Delivery Framework | Version 3

Delivery Architecture

The Sophora Delivery Framework coordinates the delivery of and provides access to the managed content

Archived documentation for Sophora 3. End-of-support date for this version: 7/25/21

Documentation for Sophora 4

The Sophora Delivery coordinates the delivery of and provides access to the managed content.The following figure displays the processes relevant for the delivery:

+++
+++ (Image: subshell/CC BY)

The Apache HTTP Server reveives the HTTP requests to the Sophora content. First they check the cache for pages that are already generated. If no fragments are found the request is forwarded to the tomcat containing the delivery webapplication. This is usually done using mod_proxy. The generated content will be returned to the browser and will be stored in the cache store. So it is accessible for the Apache directly during the next request.

Content Generation

There are two ways to generate content in the delivery. Within a website these content generation techniques can be combined:

  1. Pro-active Pre-Generation of cached content in the docroot of the Apache HTTP Server
  2. On-demand generation of cached content in the docroot of the Apache HTTP Server

Pro-active Pre-Generation

By pre-generating HTML and image files the delivery's performance can be enhanced significantly. The cache entries are generated in the background so that a dynamic website can be delivered with a likewise perfomance of a static site.

On-Demand Generation

For content that isn't requested very often, like a site's archive, on-demand generation might be sufficient because not every content needs to be kept in the cache. With on-demand generation
the according delivery formats are created as soon as they are requested by a user. When created those files are written to the webserver's docroot so that later requests don't require another on-demand generation.

The Sophora lifecycle

The delivery of content starts with a request, usually a HTTP request and ends in a rendered resource like HTML-Pages, images, CSS stylesheets, scripts or a JSON data structure. The following figure shows the components involved with the sophora lifecyle and describes their tasks in this process.

+++
+++ (Image: subshell/CC BY)

The HTTP request is sent to a webserver. In a live environment an Apache HTTP server will usually be used for performance reasons (a tomcat servlet engine provides the same functionality and is sufficient in a development environment). The HTTP server checks the cache store for an already generated version of the requested content. If a matching fragment is found, this fragment will be returned. Otherwhise the request is forwarded to the servlet engine, containing the portal application (delivery). This is usually done via mod_proxy over HTTP.

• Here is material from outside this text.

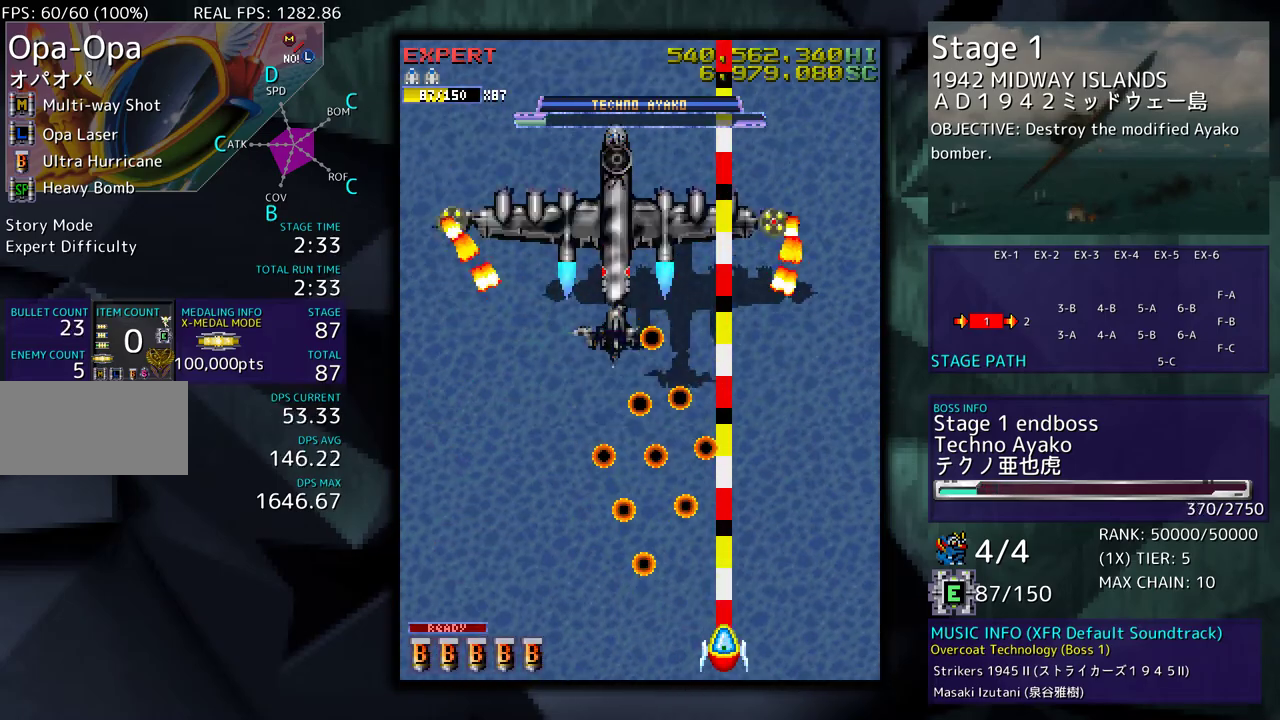
{"buttons": ["DPAD_UP", "DPAD_RIGHT"], "events": [[33, "DPAD_RIGHT", "down"], [300, "DPAD_UP", "down"]]}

Before any template is called the request passes the sophora-filter-chain. The filters interpret the request, initialize and provide some business objects like the cache-facade or the contentProvider, load the corresponding Sophora content and find the template that should be used to render the document.

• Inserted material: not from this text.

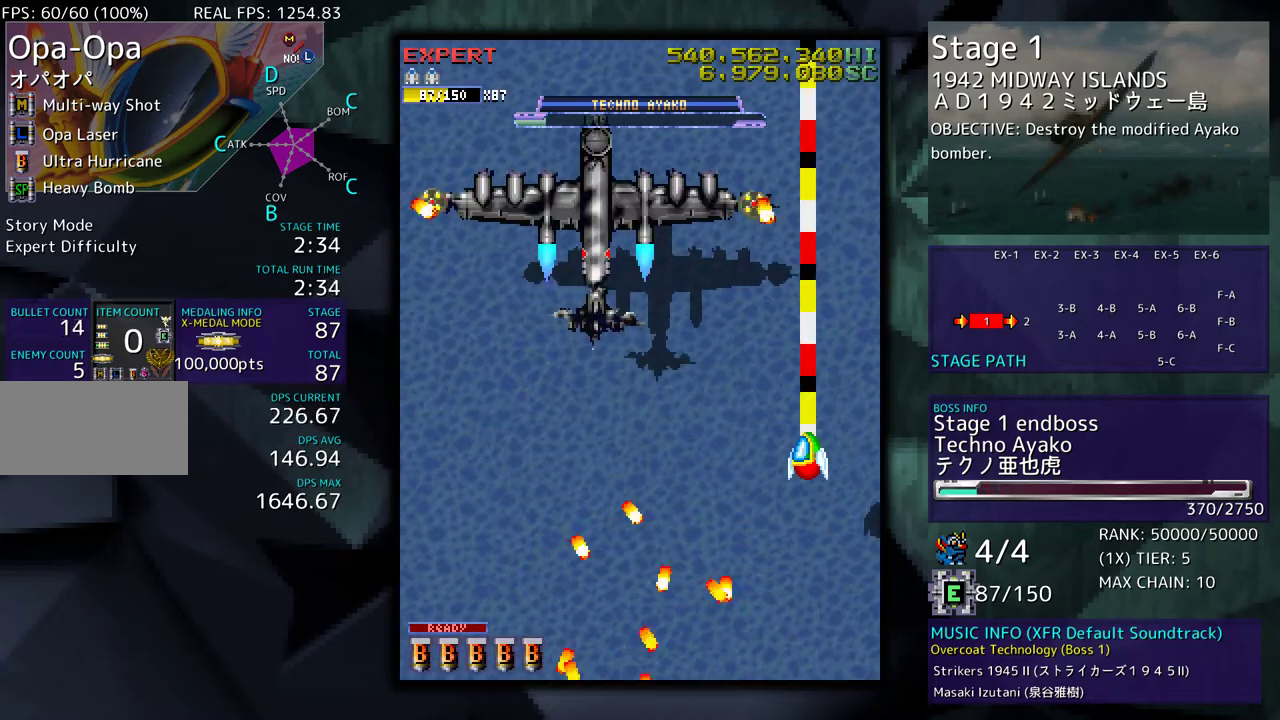
{"buttons": ["DPAD_DOWN"], "events": [[83, "DPAD_DOWN", "down"], [500, "DPAD_LEFT", "up"]]}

The delivery distinguishes between a request to a resource or to Sophora content. A resource is a file that is present in the webapplication like static .html-files, images, .css-Files or scripts. If such a resource is found in the app-base of the webapplication the reource will be returned. If a jsp with the corresponding name is found, the result of this jsp will be returned.

If no matching resource is found, the request-URL will be interpreted according to the Sophora URL pattern. Depending on the node-type the request is forwarded to a template that should be used to render the current content. The mapping between the node-type and the template is defined in the template.xml. The result of the template, e.g. a rendered html page will be stored as a fragment in the cache store using the cache facade. The dependency between the request URI, the mapped template, the required resources to render the fragment will be stored in the cache db.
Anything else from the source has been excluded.